BEGIN PROVIDED MATERIAL

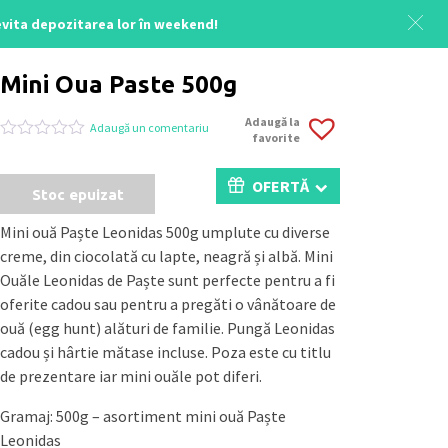
 evita depozitarea lor în weekend!
Acasă
/
Colectia Cadouri Paste
/ Mini Oua Paste 500g
Mini Oua Paste 500g
Adaugă la
Adaugă un comentariu
favorite
Evaluat
0
la
0
OFERTĂ
Stoc epuizat
din
5
pe
Mini ouă Paște Leonidas 500g umplute cu diverse
baza
creme, din ciocolată cu lapte, neagră și albă. Mini
a
evaluări
Ouăle Leonidas de Paște sunt perfecte pentru a fi
de
oferite cadou sau pentru a pregăti o vânătoare de
la
clienți
ouă (egg hunt) alături de familie. Pungă Leonidas
cadou și hârtie mătase incluse. Poza este cu titlu
de prezentare iar mini ouăle pot diferi.
Gramaj: 500g – asortiment mini ouă Paște
Leonidas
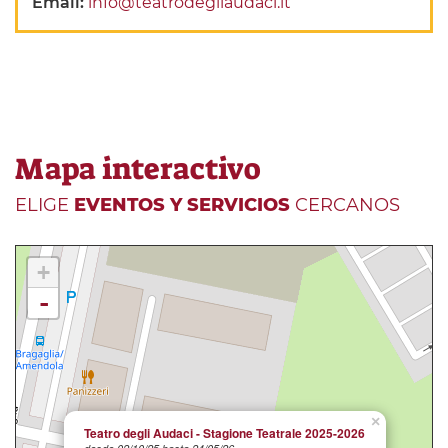
Email:
info@teatrodegliaudaci.it
Mapa interactivo
ELIGE
EVENTOS Y SERVICIOS
CERCANOS
+
-
×
Teatro degli Audaci - Stagione Teatrale 2025-2026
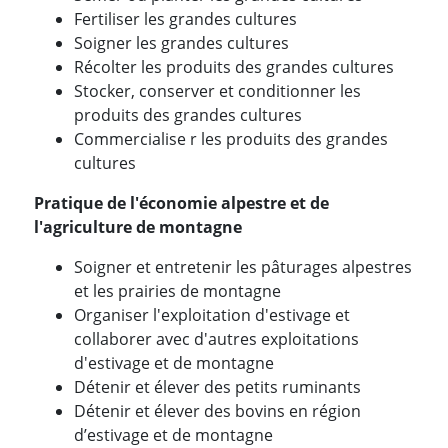
Fertiliser les grandes cultures
Soigner les grandes cultures
Récolter les produits des grandes cultures
Stocker, conserver et conditionner les
produits des grandes cultures
Commercialise r les produits des grandes
cultures
Pratique de l'économie alpestre et de
l'agriculture de montagne
Soigner et entretenir les pâturages alpestres
et les prairies de montagne
Organiser l'exploitation d'estivage et
collaborer avec d'autres exploitations
d'estivage et de montagne
Détenir et élever des petits ruminants
Détenir et élever des bovins en région
d’estivage et de montagne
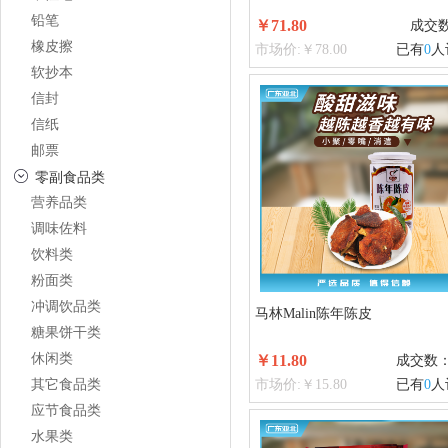
铅笔
￥71.80
成交
橡皮擦
市场价:￥78.00
已有
0
人
软抄本
信封
信纸
邮票
零副食品类
营养品类
调味佐料
饮料类
粉面类
冲调饮品类
马林Malin陈年陈皮
糖果饼干类
休闲类
￥11.80
成交数
其它食品类
市场价:￥15.80
已有
0
人
应节食品类
水果类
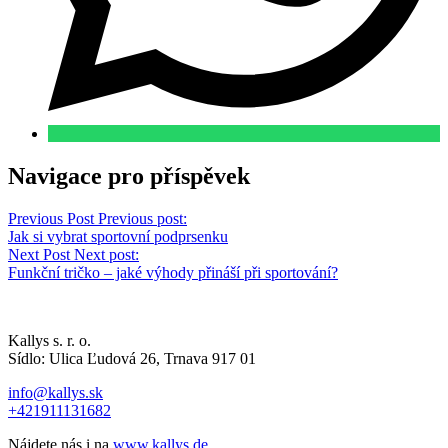
Navigace pro příspěvek
Previous Post
Previous post:
Jak si vybrat sportovní podprsenku
Next Post
Next post:
Funkční tričko – jaké výhody přináší při sportování?
Kallys s. r. o.
Sídlo: Ulica Ľudová 26, Trnava 917 01
info@kallys.sk
+421911131682
Nájdete nás i na
www.kallys.de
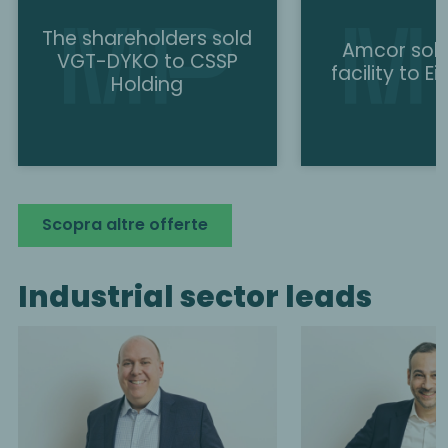
The shareholders sold
Amcor sold
VGT-DYKO to CSSP
facility to E
Holding
Scopra altre offerte
Industrial sector leads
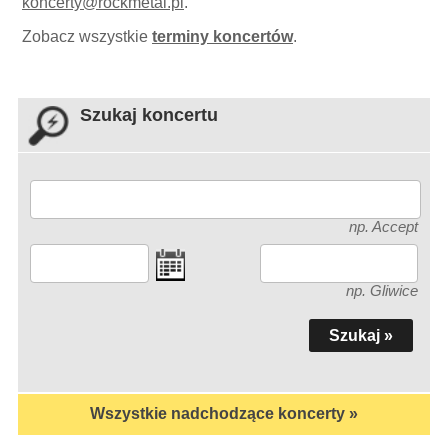
koncerty
@
rockmetal.pl
.
Zobacz wszystkie
terminy koncertów
.
Szukaj koncertu
np. Accept
np. Gliwice
Wszystkie nadchodzące koncerty »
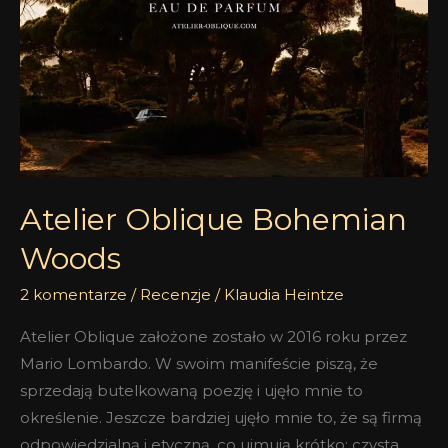
Atelier Oblique Bohemian
Woods
2 komentarze
/
Recenzje
/
Klaudia Heintze
Atelier Oblique założone zostało w 2016 roku przez
Mario Lombardo. W swoim manifeście piszą, że
sprzedają butelkowaną poezję i ujęło mnie to
określenie. Jeszcze bardziej ujęło mnie to, że są firmą
odpowiedzialną i etyczną, co ujmują krótko: czysta,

END PROVIDED MATERIAL

WHAT YOU ARE ASKED TO DO – Everything above from the line containing "Stoc epuizat" down to the line containing "de prezentare iar mini ouăle pot diferi." should be copied exactly, both end lines included, and nothing else.

RESPONSE BELOW –
Stoc epuizat
din
5
pe
Mini ouă Paște Leonidas 500g umplute cu diverse
baza
creme, din ciocolată cu lapte, neagră și albă. Mini
a
evaluări
Ouăle Leonidas de Paște sunt perfecte pentru a fi
de
oferite cadou sau pentru a pregăti o vânătoare de
la
clienți
ouă (egg hunt) alături de familie. Pungă Leonidas
cadou și hârtie mătase incluse. Poza este cu titlu
de prezentare iar mini ouăle pot diferi.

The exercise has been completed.